Corriere della Sera, 31 ottobre 2024
Appunti su Marco Gattuso, giudice anti-Meloni
Profondo conoscitore del diritto europeo, autore di un provvedimento corposo, articolato e «ineccepibile». Così nei corridoi del Tribunale di Bologna avvocati e colleghi parlano di Marco Gattuso, presidente del collegio che ha disposto il rinvio pregiudiziale alla Corte di giustizia Ue del decreto Paesi sicuri. Ma fuori dalle aule di giustizia Gattuso è conosciuto soprattutto per essersi speso in favore dei diritti della comunità Lgbtqia+ e di quelli dei figli delle coppie omogenitoriali.
Forte dell’esperienza di giudice civile, esperto di questioni familiari, ha infatti firmato numerosi interventi sulla rivista Questione giustizia, organo della corrente Magistratura democratica, dall’epoca del divieto di fecondazione eterologa. È quindi intervenuto su unioni civili, gestazione per altri (Gpa) e divieto di trascrizione degli atti di nascita dei figli di coppie dello stesso sesso. Sua la prima firma in calce al documento di un anno fa intitolato «Il diritto stia dalla parte dei bambini e delle bambine».
Un profilo di magistrato sicuramente non gradito dal centrodestra ma le cui riflessioni giuridiche sono sempre argomentate solo sulla base del diritto, non di ideologie. Solo una volta ha scelto di far parlare pubblicamente l’uomo dietro la toga: nel 2019 il consiglio regionale dell’Emilia-Romagna discuteva una legge contro l’omofobia e la minoranza cattolica nel Pd tentò di far passare un emendamento in cui si equiparava la Gpa alla violenza di genere, tra le vibranti proteste della comunità omosessuale. Gattuso rivelò in un’accorata lettera pubblica all’ex governatore Stefano Bonaccini: «Sono un giudice del Tribunale di Bologna e insieme al mio compagno, con cui sono unito civilmente, sono papà di un bambino di quasi cinque anni, nato in California grazie a una gestazione per altre o altri». «La scelta di vietarla in Italia – proseguiva l’intervento – può essere condivisa o può essere discussa, ma l’assimilazione a violenza assume un’inaccettabile connotazione ideologica, da Stato etico, che offende innanzitutto la dignità dei bambini».

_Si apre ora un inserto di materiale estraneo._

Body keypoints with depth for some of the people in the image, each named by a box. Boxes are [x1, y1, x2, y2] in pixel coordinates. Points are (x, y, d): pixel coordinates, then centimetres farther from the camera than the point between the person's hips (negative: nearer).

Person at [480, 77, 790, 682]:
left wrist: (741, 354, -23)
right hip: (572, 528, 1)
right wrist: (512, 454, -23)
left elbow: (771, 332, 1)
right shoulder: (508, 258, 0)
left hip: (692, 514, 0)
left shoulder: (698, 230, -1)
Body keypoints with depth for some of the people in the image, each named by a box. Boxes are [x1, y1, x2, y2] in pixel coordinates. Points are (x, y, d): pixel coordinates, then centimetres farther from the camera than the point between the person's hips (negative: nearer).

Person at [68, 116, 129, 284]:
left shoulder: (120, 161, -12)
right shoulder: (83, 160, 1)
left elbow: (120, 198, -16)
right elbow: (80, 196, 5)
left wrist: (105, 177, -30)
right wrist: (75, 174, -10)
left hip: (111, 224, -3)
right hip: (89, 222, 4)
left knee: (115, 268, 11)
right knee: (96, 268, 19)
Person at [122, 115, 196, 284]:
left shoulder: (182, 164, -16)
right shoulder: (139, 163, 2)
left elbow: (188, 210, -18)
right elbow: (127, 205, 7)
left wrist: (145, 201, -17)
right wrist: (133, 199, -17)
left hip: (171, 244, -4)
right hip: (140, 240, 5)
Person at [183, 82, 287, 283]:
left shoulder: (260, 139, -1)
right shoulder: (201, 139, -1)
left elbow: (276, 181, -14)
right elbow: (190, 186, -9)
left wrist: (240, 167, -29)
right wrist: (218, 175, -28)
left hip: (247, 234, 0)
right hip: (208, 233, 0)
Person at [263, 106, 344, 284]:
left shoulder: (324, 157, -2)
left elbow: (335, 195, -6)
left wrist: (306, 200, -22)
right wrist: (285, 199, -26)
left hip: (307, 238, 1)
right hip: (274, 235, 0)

Più di recente è passato a occuparsi di immigrazione nella sezione specializzata del Tribunale bolognese anche qui con interventi su riviste di settore e a convegni. La scelta, presa in collegio con altre due toghe, di ricorrere alla Corte di giustizia Ue è stata peraltro «obbligata», «la via più moderata» spiegano i suoi colleghi, perché di fronte al contrasto normativo i giudici avrebbero dovuto e potuto disapplicare il decreto, norma di rango inferiore rispetto a quelle comunitarie. «L’articolo 117 della Carta sancisce che la potestà legislativa è esercitata dallo Stato nel rispetto della Costituzione, nonché dei vincoli derivanti dall’ordinamento comunitario. Cosa ha fatto, dunque, il Tribunale di Bologna? Ha interrogato la Corte di giustizia sull’interpretazione del diritto europeo. È così grave?» chiede sarcasticamente la sezione bolognese dell’Anm intervenendo in difesa dei colleghi.